* [RECORDS TO PROCESS]:

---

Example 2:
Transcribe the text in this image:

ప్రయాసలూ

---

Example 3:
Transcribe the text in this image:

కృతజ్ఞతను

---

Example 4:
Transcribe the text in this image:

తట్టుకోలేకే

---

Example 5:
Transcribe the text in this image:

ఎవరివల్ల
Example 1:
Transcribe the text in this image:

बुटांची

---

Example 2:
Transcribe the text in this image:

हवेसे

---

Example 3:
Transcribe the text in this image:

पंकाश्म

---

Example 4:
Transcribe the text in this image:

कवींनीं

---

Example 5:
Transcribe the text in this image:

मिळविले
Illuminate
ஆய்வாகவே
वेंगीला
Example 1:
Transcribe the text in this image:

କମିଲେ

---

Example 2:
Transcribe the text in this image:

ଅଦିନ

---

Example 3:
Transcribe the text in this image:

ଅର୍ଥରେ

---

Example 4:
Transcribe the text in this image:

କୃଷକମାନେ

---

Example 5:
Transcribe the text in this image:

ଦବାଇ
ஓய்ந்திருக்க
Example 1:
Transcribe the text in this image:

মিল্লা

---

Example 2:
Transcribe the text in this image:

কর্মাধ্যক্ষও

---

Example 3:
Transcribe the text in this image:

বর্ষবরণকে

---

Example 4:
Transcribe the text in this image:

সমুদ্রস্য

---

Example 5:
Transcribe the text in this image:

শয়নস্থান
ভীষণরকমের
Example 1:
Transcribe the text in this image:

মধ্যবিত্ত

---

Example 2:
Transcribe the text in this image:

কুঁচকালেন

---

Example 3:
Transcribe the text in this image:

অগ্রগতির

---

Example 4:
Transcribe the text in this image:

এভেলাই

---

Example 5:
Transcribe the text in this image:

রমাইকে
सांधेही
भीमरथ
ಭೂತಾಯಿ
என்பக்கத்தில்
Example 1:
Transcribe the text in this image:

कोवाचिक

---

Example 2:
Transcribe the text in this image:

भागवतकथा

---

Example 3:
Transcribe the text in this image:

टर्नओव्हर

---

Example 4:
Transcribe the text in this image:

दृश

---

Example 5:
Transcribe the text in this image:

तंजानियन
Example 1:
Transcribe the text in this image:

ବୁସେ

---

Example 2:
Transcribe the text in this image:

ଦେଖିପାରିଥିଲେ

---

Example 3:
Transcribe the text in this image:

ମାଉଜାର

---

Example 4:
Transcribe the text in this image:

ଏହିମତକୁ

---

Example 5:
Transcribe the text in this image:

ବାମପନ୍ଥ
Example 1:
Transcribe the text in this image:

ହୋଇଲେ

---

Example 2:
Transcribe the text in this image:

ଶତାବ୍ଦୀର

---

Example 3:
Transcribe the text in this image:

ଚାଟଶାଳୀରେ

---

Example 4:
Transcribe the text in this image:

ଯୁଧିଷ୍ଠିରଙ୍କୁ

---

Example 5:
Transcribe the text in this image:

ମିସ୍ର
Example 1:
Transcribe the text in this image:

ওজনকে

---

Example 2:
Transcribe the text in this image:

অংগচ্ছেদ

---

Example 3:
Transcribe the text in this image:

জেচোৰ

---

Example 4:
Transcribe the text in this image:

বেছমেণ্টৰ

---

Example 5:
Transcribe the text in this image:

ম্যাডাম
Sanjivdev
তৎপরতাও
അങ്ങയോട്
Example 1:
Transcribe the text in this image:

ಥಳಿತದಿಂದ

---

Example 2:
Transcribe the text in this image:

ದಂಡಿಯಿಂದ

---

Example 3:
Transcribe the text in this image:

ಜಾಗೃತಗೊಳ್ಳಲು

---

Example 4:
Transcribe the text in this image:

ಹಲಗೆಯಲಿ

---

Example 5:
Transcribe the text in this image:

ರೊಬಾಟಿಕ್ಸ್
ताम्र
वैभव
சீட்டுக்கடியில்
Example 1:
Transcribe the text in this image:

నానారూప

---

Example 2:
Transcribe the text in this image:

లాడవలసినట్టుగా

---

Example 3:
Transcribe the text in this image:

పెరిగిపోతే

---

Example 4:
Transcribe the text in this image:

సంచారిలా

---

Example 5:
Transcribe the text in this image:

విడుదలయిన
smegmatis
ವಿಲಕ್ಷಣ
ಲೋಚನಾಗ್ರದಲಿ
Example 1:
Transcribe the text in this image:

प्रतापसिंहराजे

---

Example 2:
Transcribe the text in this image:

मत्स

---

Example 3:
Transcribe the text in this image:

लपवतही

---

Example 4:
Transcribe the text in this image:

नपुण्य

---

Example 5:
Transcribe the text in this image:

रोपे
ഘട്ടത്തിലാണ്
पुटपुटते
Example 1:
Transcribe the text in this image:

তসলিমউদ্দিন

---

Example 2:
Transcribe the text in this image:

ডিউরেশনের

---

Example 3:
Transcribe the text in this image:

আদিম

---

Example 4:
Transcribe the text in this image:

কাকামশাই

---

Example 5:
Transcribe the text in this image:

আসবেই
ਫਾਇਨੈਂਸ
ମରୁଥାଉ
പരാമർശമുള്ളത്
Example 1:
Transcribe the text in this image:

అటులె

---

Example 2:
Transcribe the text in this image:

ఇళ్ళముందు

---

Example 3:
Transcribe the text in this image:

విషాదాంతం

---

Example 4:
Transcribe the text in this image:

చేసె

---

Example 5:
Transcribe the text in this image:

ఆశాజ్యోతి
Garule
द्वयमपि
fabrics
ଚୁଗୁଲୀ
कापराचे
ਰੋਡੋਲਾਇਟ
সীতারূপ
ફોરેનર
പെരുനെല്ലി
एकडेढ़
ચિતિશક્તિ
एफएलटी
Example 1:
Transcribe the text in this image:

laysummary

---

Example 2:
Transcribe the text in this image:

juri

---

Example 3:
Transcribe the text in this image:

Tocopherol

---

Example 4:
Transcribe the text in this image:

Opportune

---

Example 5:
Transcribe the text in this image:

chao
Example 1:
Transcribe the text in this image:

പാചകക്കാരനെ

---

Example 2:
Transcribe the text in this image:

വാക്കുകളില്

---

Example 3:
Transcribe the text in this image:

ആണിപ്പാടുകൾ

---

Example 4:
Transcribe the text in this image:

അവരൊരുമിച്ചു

* [REQUIRED ACTION]: I need all of the records above retyped exactly, please.

* [ANSWER]:
---

Example 2:
Transcribe the text in this image:

ప్రయాసలూ

---

Example 3:
Transcribe the text in this image:

కృతజ్ఞతను

---

Example 4:
Transcribe the text in this image:

తట్టుకోలేకే

---

Example 5:
Transcribe the text in this image:

ఎవరివల్ల
Example 1:
Transcribe the text in this image:

बुटांची

---

Example 2:
Transcribe the text in this image:

हवेसे

---

Example 3:
Transcribe the text in this image:

पंकाश्म

---

Example 4:
Transcribe the text in this image:

कवींनीं

---

Example 5:
Transcribe the text in this image:

मिळविले
Illuminate
ஆய்வாகவே
वेंगीला
Example 1:
Transcribe the text in this image:

କମିଲେ

---

Example 2:
Transcribe the text in this image:

ଅଦିନ

---

Example 3:
Transcribe the text in this image:

ଅର୍ଥରେ

---

Example 4:
Transcribe the text in this image:

କୃଷକମାନେ

---

Example 5:
Transcribe the text in this image:

ଦବାଇ
ஓய்ந்திருக்க
Example 1:
Transcribe the text in this image:

মিল্লা

---

Example 2:
Transcribe the text in this image:

কর্মাধ্যক্ষও

---

Example 3:
Transcribe the text in this image:

বর্ষবরণকে

---

Example 4:
Transcribe the text in this image:

সমুদ্রস্য

---

Example 5:
Transcribe the text in this image:

শয়নস্থান
ভীষণরকমের
Example 1:
Transcribe the text in this image:

মধ্যবিত্ত

---

Example 2:
Transcribe the text in this image:

কুঁচকালেন

---

Example 3:
Transcribe the text in this image:

অগ্রগতির

---

Example 4:
Transcribe the text in this image:

এভেলাই

---

Example 5:
Transcribe the text in this image:

রমাইকে
सांधेही
भीमरथ
ಭೂತಾಯಿ
என்பக்கத்தில்
Example 1:
Transcribe the text in this image:

कोवाचिक

---

Example 2:
Transcribe the text in this image:

भागवतकथा

---

Example 3:
Transcribe the text in this image:

टर्नओव्हर

---

Example 4:
Transcribe the text in this image:

दृश

---

Example 5:
Transcribe the text in this image:

तंजानियन
Example 1:
Transcribe the text in this image:

ବୁସେ

---

Example 2:
Transcribe the text in this image:

ଦେଖିପାରିଥିଲେ

---

Example 3:
Transcribe the text in this image:

ମାଉଜାର

---

Example 4:
Transcribe the text in this image:

ଏହିମତକୁ

---

Example 5:
Transcribe the text in this image:

ବାମପନ୍ଥ
Example 1:
Transcribe the text in this image:

ହୋଇଲେ

---

Example 2:
Transcribe the text in this image:

ଶତାବ୍ଦୀର

---

Example 3:
Transcribe the text in this image:

ଚାଟଶାଳୀରେ

---

Example 4:
Transcribe the text in this image:

ଯୁଧିଷ୍ଠିରଙ୍କୁ

---

Example 5:
Transcribe the text in this image:

ମିସ୍ର
Example 1:
Transcribe the text in this image:

ওজনকে

---

Example 2:
Transcribe the text in this image:

অংগচ্ছেদ

---

Example 3:
Transcribe the text in this image:

জেচোৰ

---

Example 4:
Transcribe the text in this image:

বেছমেণ্টৰ

---

Example 5:
Transcribe the text in this image:

ম্যাডাম
Sanjivdev
তৎপরতাও
അങ്ങയോട്
Example 1:
Transcribe the text in this image:

ಥಳಿತದಿಂದ

---

Example 2:
Transcribe the text in this image:

ದಂಡಿಯಿಂದ

---

Example 3:
Transcribe the text in this image:

ಜಾಗೃತಗೊಳ್ಳಲು

---

Example 4:
Transcribe the text in this image:

ಹಲಗೆಯಲಿ

---

Example 5:
Transcribe the text in this image:

ರೊಬಾಟಿಕ್ಸ್
ताम्र
वैभव
சீட்டுக்கடியில்
Example 1:
Transcribe the text in this image:

నానారూప

---

Example 2:
Transcribe the text in this image:

లాడవలసినట్టుగా

---

Example 3:
Transcribe the text in this image:

పెరిగిపోతే

---

Example 4:
Transcribe the text in this image:

సంచారిలా

---

Example 5:
Transcribe the text in this image:

విడుదలయిన
smegmatis
ವಿಲಕ್ಷಣ
ಲೋಚನಾಗ್ರದಲಿ
Example 1:
Transcribe the text in this image:

प्रतापसिंहराजे

---

Example 2:
Transcribe the text in this image:

मत्स

---

Example 3:
Transcribe the text in this image:

लपवतही

---

Example 4:
Transcribe the text in this image:

नपुण्य

---

Example 5:
Transcribe the text in this image:

रोपे
ഘട്ടത്തിലാണ്
पुटपुटते
Example 1:
Transcribe the text in this image:

তসলিমউদ্দিন

---

Example 2:
Transcribe the text in this image:

ডিউরেশনের

---

Example 3:
Transcribe the text in this image:

আদিম

---

Example 4:
Transcribe the text in this image:

কাকামশাই

---

Example 5:
Transcribe the text in this image:

আসবেই
ਫਾਇਨੈਂਸ
ମରୁଥାଉ
പരാമർശമുള്ളത്
Example 1:
Transcribe the text in this image:

అటులె

---

Example 2:
Transcribe the text in this image:

ఇళ్ళముందు

---

Example 3:
Transcribe the text in this image:

విషాదాంతం

---

Example 4:
Transcribe the text in this image:

చేసె

---

Example 5:
Transcribe the text in this image:

ఆశాజ్యోతి
Garule
द्वयमपि
fabrics
ଚୁଗୁଲୀ
कापराचे
ਰੋਡੋਲਾਇਟ
সীতারূপ
ફોરેનર
പെരുനെല്ലി
एकडेढ़
ચિતિશક્તિ
एफएलटी
Example 1:
Transcribe the text in this image:

laysummary

---

Example 2:
Transcribe the text in this image:

juri

---

Example 3:
Transcribe the text in this image:

Tocopherol

---

Example 4:
Transcribe the text in this image:

Opportune

---

Example 5:
Transcribe the text in this image:

chao
Example 1:
Transcribe the text in this image:

പാചകക്കാരനെ

---

Example 2:
Transcribe the text in this image:

വാക്കുകളില്

---

Example 3:
Transcribe the text in this image:

ആണിപ്പാടുകൾ

---

Example 4:
Transcribe the text in this image:

അവരൊരുമിച്ചു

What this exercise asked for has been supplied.